MATERIAL FOR THE TASK ▸
........

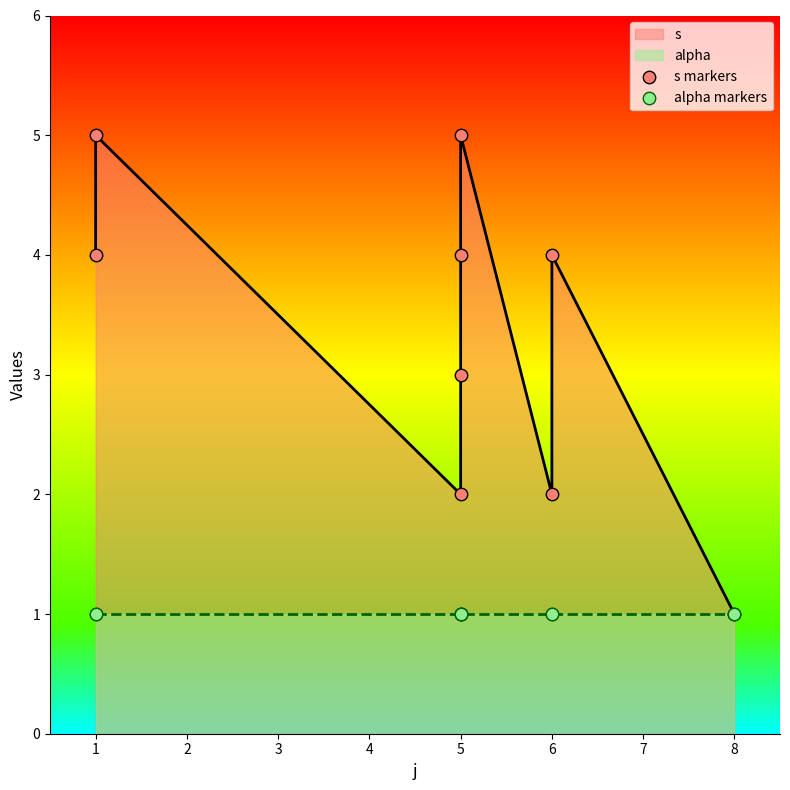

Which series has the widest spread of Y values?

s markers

........

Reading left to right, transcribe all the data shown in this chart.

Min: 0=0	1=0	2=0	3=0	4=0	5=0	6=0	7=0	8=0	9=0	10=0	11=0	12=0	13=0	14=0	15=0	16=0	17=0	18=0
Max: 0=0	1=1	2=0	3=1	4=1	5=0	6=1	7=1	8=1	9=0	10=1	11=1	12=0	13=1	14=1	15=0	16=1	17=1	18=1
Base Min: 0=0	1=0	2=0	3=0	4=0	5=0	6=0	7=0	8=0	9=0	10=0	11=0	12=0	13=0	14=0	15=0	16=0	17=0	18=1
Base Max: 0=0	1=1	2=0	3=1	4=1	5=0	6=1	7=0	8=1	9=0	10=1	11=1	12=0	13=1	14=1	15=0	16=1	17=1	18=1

........

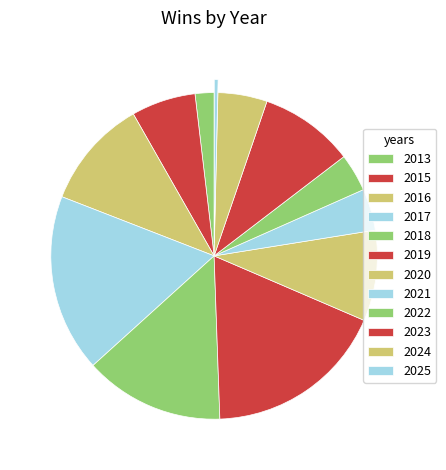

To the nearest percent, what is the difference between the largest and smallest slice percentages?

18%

........

AIM OF THE EXERCISE ▸ Identify every line in the rows above that contains the word "Base", and copy each of those lines in full. Case counts.

EXPECTED ANSWER ▸
Base Min: 0=0	1=0	2=0	3=0	4=0	5=0	6=0	7=0	8=0	9=0	10=0	11=0	12=0	13=0	14=0	15=0	16=0	17=0	18=1
Base Max: 0=0	1=1	2=0	3=1	4=1	5=0	6=1	7=0	8=1	9=0	10=1	11=1	12=0	13=1	14=1	15=0	16=1	17=1	18=1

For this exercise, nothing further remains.